▸ Exercise goal: Copy the name lines of every row below word for word, leaving out the pictures.

[Collection entries]
[START]
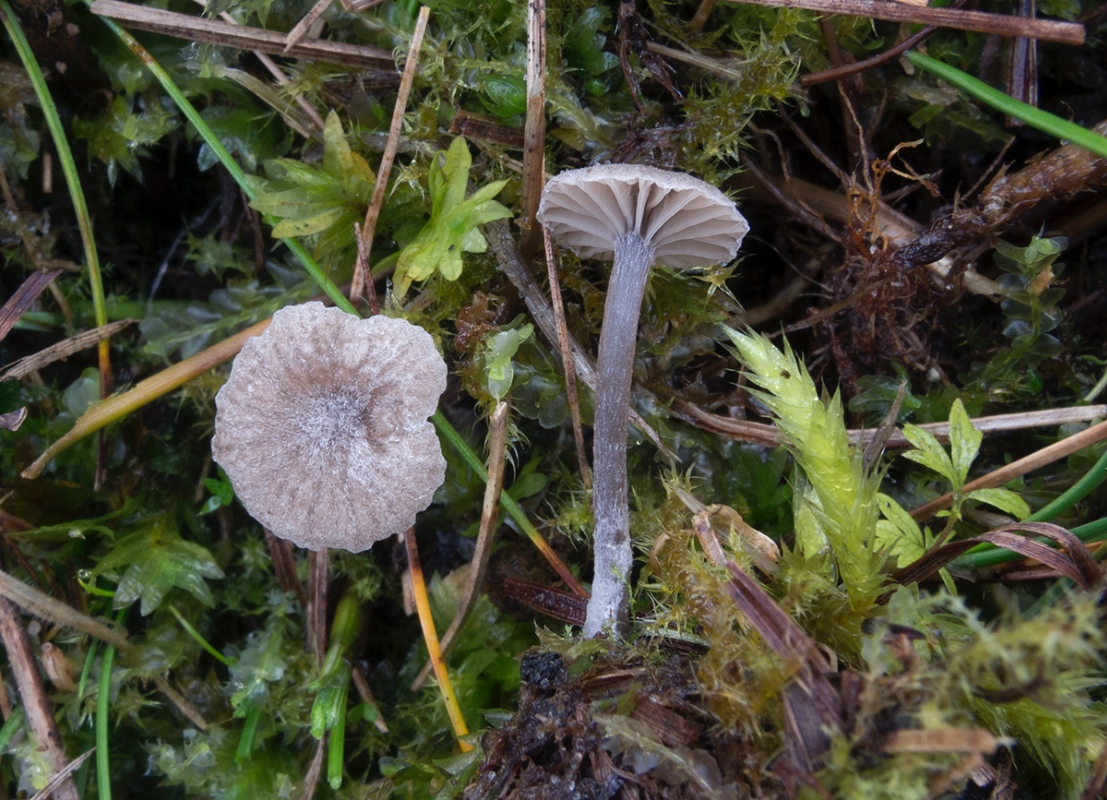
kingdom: Fungi
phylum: Basidiomycota
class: Agaricomycetes
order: Agaricales
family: Tricholomataceae
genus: Omphalina
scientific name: Omphalina microsperma
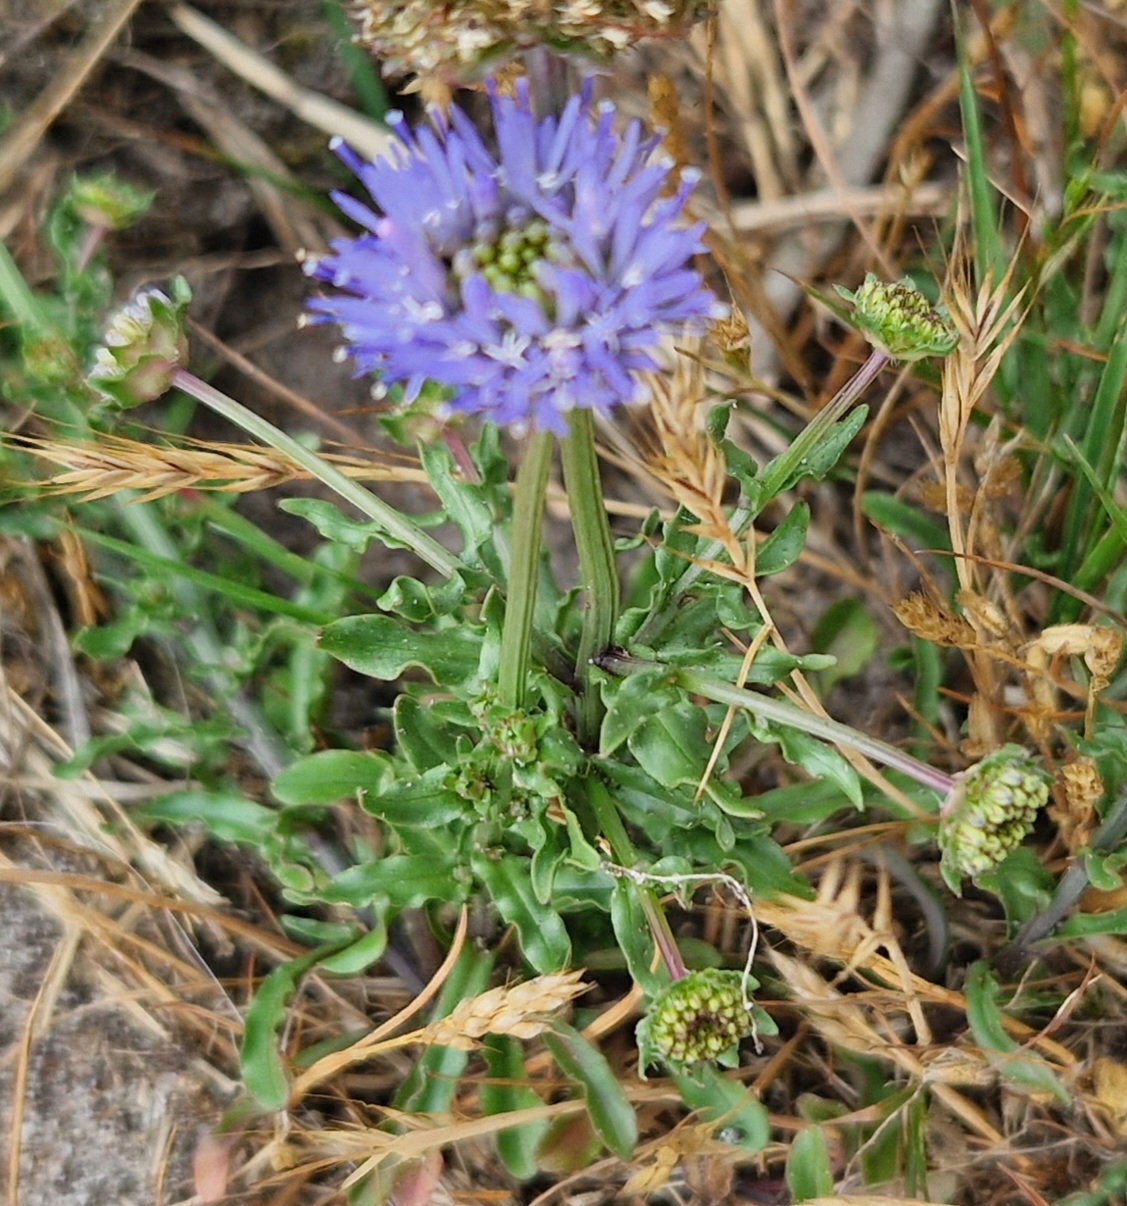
[END]
▸ Task result:
kingdom: Fungi
phylum: Basidiomycota
class: Agaricomycetes
order: Agaricales
family: Tricholomataceae
genus: Omphalina
scientific name: Omphalina microsperma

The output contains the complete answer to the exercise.